Development work on efficient methods to emplace reactive barriers with minimal disturbance, even in awkward places, is ongoing. Adaptation of more novel civil engineering techniques, such as directional or horizontal drilling, the use of guar gum slurries for barrier installation, hydraulic fracturing and jet grouting techniques, can be used for the emplacement of barriers at depths beyond the capabilities of the conventional excavation techniques displayed in Figure 4.9 [IAEA-2004b].

Computer simulations conducted using reactive solute transport models can be used to determine design parameters for barrier installation, to predict the potential for barrier clogging and to assess the potential benefits of barrier performance. The performance of a reactive barrier installed at the Elizabeth City US Coast Guard Support Centre was simulated using the reactive solute transport model MIN3P. Comparison of the simulation results with subsequent measurements showed good agreement in Figure 4.10. The performance of the permeable reactive barrier installed at Monticello Canyon, Utah, USA, was simulated using the PHREEQC model [IAEA-2004b].

Figure 4.9 The principle of directional drilling and grouting
Figure 4.9 The principle of directional drilling and grouting
Figure 4.10a
Figure 4.10a
Figure 4.10b
Figure 4.10b

Figures 10a and 10b are showing simulated heterogeneous reactions at a permeable reactive barrier at the Elizabeth City US Coast Guard Support Centre [IAEA-2004].

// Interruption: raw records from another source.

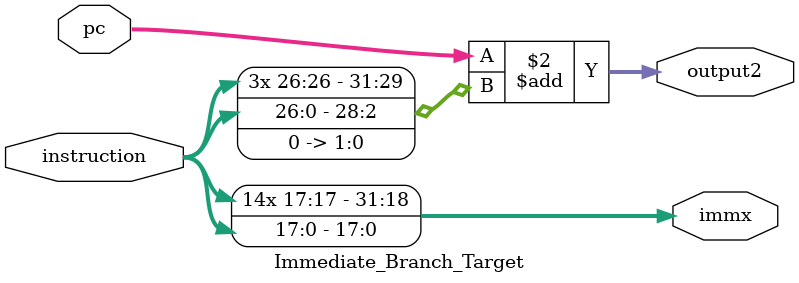
<source format=v>
module Immediate_Branch_Target(
    input  wire [31:0] pc,
    input  wire [31:0] instruction,
    output reg  [31:0] immx,
    output reg  [31:0] output2
);

    always @(*) begin
        begin
            
            immx = {{14{instruction[17]}}, instruction[17:0]};  
            output2 = pc + {{3{instruction[26]}}, instruction[26:0], 2'b00};  
        end
    end

endmodule

</source>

The limitations on permeable reactive barrier performance and lifespan include constraints on the reactive material longevity and the barrier permeability. Of these concerns, the potential for barrier clogging and the permeable reactive barrier evolving into an impermeable reactive barrier is the most significant. Since the total mass of contaminant that accumulates in the barrier is modest, the principal precipitates resulting in clogging are the products of reactions between the barrier material and the major ions present in the water, or between the barrier material and the water itself. The use of zero valent iron (Fe0), the most commonly used reactive material, results in the reduction of water and an increase in the pH to between pH10 and pH11. This increase in pH favours the precipitation of carbonate minerals, principally calcite (CaCO3) and siderite (FeCO3). Over periods of several years to decades, the accumulation of these precipitates potentially may be sufficient to reduce the pore space of the reactive material and limit barrier permeability. Reactive barrier technology has evolved recently, and the oldest barriers are now approaching ten years of operation. Clogging to a degree that is sufficient to impair barrier performance has yet to be observed, although long term monitoring programmes are required to assess this concern.

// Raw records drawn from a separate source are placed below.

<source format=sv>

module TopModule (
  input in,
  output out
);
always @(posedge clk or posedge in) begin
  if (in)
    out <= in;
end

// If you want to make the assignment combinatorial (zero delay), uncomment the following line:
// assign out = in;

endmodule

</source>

The long term fate of the reactive barrier after remediation is complete or after the barrier becomes ineffective depends on the nature of the contaminant and on the characteristics of the barrier. Concerns include the potential for remobilization of contaminants retained in the barrier and the potential for clogging in the barrier to alter natural groundwater flow conditions. In many barrier systems, the contaminant is converted to a form that is stable in the geochemical environment that prevails in the aquifer. Furthermore, because the mass of contaminant is small relative to the mass of the barrier material, the residual barrier material may be classified as non-hazardous. In these systems, it may be acceptable for the barrier to remain in place. In other cases, the mass of contaminant may exceed soil guidelines, the contaminant may have the potential for remobilization or the contaminant may be sufficiently hazardous to warrant excavation of the reactive material and placement in a secure waste disposal facility. In these cases, excavation of the barrier, or a portion of the barrier, may be required.

Although considerable research on the performance of reactive walls is continuing worldwide, some techniques have reached commercial maturity [IAEA-2004b].